Sous les yeux clos des Moscovites : « Something is going on here ».

Alexander Gronsky pose son objectif sur le quotidien des Russes des banlieues de Moscou après l’invasion de l’Ukraine.

Depuis l’invasion de l’Ukraine les yeux du monde entier sont rivés vers la Russie. Alors que les scènes d’horreurs perpétuées par l’armée russe s’accumulent en Ukraine, les Russes se cachent derrière le prétexte d’une « opération militaire spéciale ». « Something is going on here », s’oppose aux images qui envahissent la presse de champs de bataille et souligne la passivité des Russes. Cette exposition met en action la ville de Moscou et le quotidien de ses habitants alors que la guerre fait rage à quelques kilomètres.

Né en 1980 à Tallinn, en Estonie, Alexander Gronsky vit actuellement à Moscou en Russie. Ses projets photographiques personnels lui ont permis d’étudier les effets de l’environnement sur les émotions et le comportement des populations locales russes. Ce n’est pas la première fois qu’il observe la Russie. Avec Less Than One (2006-2009), il se déplace dans les endroits les plus reculés de Russie.  The Edge (2008-2009) met en scène une Russie enneigée.

Avec « Something is going on here », Gronsky fait le choix de prendre la parole face au silence de ses concitoyens. Cela malgré les répercussions qui pourraient s’en suivre. Les dernières images de l’exposition démontrent parfaitement cela. Dans chacun de ces clichés, on retrouve la présence d’un citoyen, appareil photo ou téléphone en main. Souvent capturant des scènes impliquant des soldats comme s’ils prenaient des photos d’un concert ou d’une pièce de théâtre.

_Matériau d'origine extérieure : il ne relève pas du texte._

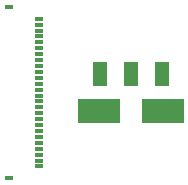
<source format=gbp>
G04*
G04 #@! TF.GenerationSoftware,Altium Limited,Altium Designer,23.10.1 (27)*
G04*
G04 Layer_Color=128*
%FSLAX25Y25*%
%MOIN*%
G70*
G04*
G04 #@! TF.SameCoordinates,C1A9210B-CA7C-4178-8FF3-1732785E61EF*
G04*
G04*
G04 #@! TF.FilePolarity,Positive*
G04*
G01*
G75*
%ADD12R,0.14173X0.07874*%
%ADD15R,0.03150X0.01181*%
%ADD16R,0.03150X0.01575*%
%ADD17R,0.05118X0.07874*%
D12*
X-10630Y-6299D02*
D03*
X10630D02*
D03*
D15*
X-30709Y-22638D02*
D03*
Y-20669D02*
D03*
Y-18701D02*
D03*
Y-14764D02*
D03*
Y-12795D02*
D03*
Y-10827D02*
D03*
Y-6890D02*
D03*
Y-4921D02*
D03*
Y-2953D02*
D03*
Y-984D02*
D03*
Y984D02*
D03*
Y2953D02*
D03*
Y4921D02*
D03*
Y6890D02*
D03*
Y10827D02*
D03*
Y12795D02*
D03*
Y14764D02*
D03*
Y18701D02*
D03*
Y20669D02*
D03*
Y22638D02*
D03*
Y-24606D02*
D03*
Y-16732D02*
D03*
Y-8858D02*
D03*
Y8858D02*
D03*
Y16732D02*
D03*
Y24606D02*
D03*
D16*
X-40551Y-28543D02*
D03*
Y28543D02*
D03*
D17*
X10236Y6299D02*
D03*
X-10236D02*
D03*
X0D02*
D03*
M02*

</source>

Cliché tiré de l'exposition du photographe russe présentée à la galerie Polka © Alexander Gronsky
Cliché tiré de l’exposition du photographe russe présentée à la galerie Polka ©Alexander Gronsky

La façon dont les photos sont exposées est cinématique. L’association des photographies nous permet de visualiser des scènes nous donnant l’impression de regarder un film traitant de la guerre. Dans un premier temps, des images de paysages épurés, déserts évoquant un calme absolu ouvrent le bal. 

©Alexander Gronsky

Graduellement, les images deviennent de plus en plus mouvementées et bruyantes. De plus en plus de personnes apparaissent dans les clichés. L’exposition se clôture par des images de soldats, de rassemblements de masse. On remarque des images de soldats, de véhicules de guerre puis derrière des cimetières. Les clichés sont placés de façon cohérente de manière à créer un rythme de plus en plus intense. 

Les couleurs sont un élément que l’on peut souligner. Le blanc omniprésent dans l’exposition évoque un environnement calme et paisible, contrastant avec la situation actuelle. Dans un premier temps en se rend compte que la première moitié de l’exposition est beaucoup plus coloré. La seconde partie de l’exposition l’est beaucoup moins. 

La présentation de l’exposition décrit bien les motivations de Gronsky. Elle nous apporte les éléments biographiques nécessaires concernant le photographe. Le manque de présentation des clichés constituant l’exposition est à déplorer. Seulement 3 photographies « d’introduction » sont légendées. Ce choix peut être justifié par la volonté de montrer la ville de Moscou inchangé à la suite des événements en Ukraine. Sans la présence de légende on peine à les situer dans le temps.